Zunächst prägt die bewusste Reduktion der Handlungsebene den Film, die so erreichte relative Ereignislosigkeit lässt ein Gefühl entstehen für die Wahrnehmung dieser entleerten Bilder, die ganz in statischen Einstellungen gelöst sind. Mit der so gewonnenen Empfindung von Langsamkeit verbindet sich bei Diaz ein Effekt des filmischen Realismus, der ferner durch die Darstellung von Originalschauplätzen verstärkt wird. Diese Schauplätze macht er mit großer Tiefenschärfe sichtbar. Im Film „The Woman Who Left“ sitzt die Hauptfigur mit ausdruckslosem Gesicht im Gefängnishof neben einer Wärterin, die an ihrer Stelle in Tränen ausbricht. Dann erlangt Horacia ihre Freiheit wieder, zuerst treibt es sie in die Stadt, am Rande einer belebten Straße, und dann in ihr altes Haus, das ihr fremd geworden ist. Mit dem beständigen Abschweifen von ihrem Vorhaben, Vergeltung für die Ungerechtigkeit ihrer Haftstrafe zu üben, werden so die scheinbaren Flüchtigkeiten, die Nebenschauplätze und -handlungen bedeutsam.

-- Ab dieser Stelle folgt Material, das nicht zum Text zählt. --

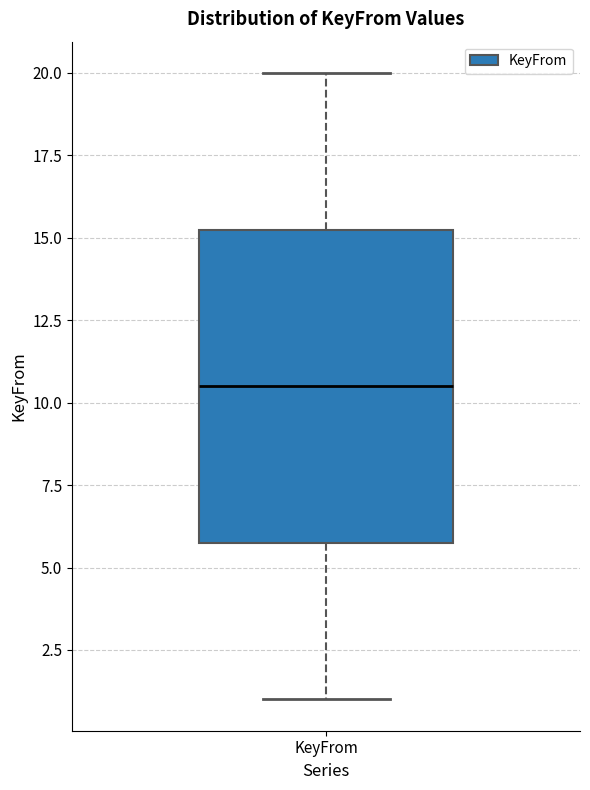

Where is the upper edge of the box for KeyFrom on the y-axis? The values are not printed on the chart, so give them approximately, as read against the axis.

15.5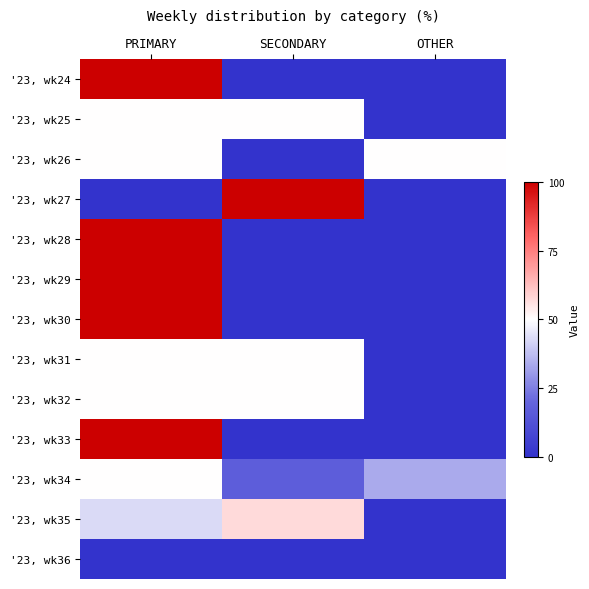

Rank the series at PRIMARY from highest to lowest value.

'23, wk24, '23, wk28, '23, wk29, '23, wk30, '23, wk33, '23, wk25, '23, wk26, '23, wk31, '23, wk32, '23, wk34, '23, wk35, '23, wk27, '23, wk36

Das Kino von Lav Diaz besteht ganz aus diesen Bildern, die immer mehr von einer Fülle an Neben- und Laiendarsteller*innen bevölkert wird: Figuren, die sich langsam und ziellos durch unwirtliche, intransparente Schwarz-Weiß-Tableaus bewegen und von der Schwere ihrer Lebensumstände erdrückt zu werden scheinen – es sind überall und fortwährend ruhelose und mutmaßlich heimatlose Gestalten, mittels derer Diaz eine philippinische Lebensrealität ausdrückt. Diaz’ Versuch, über filmische Langsamkeit tief in die emotionalen und psychologischen Zustände seiner Charaktere einzutauchen, verbindet sich mitunter mit einer betonten Künstlichkeit seiner entschleunigten Bilder, die auch einen Grad an Selbstdarstellung aufweisen – dies ist kein Widerspruch zu der von ihm angestrebten realistischen Darstellungsweise. Gerade so entfaltet Diaz’ Kino seine Intensität, die Langsamkeit ist ihm ein wirkungsmächtiges Mittel.

Der Begriff des „Slow Cinema“ ergibt sich somit zuvorderst aus der unmittelbaren filmischen Wahrnehmung, gerade bei Lav Diaz und Béla Tarr – es ist ein heute inflationär und modisch gewordener Terminus, der in besonderer Weise auf die filmische Form verweist.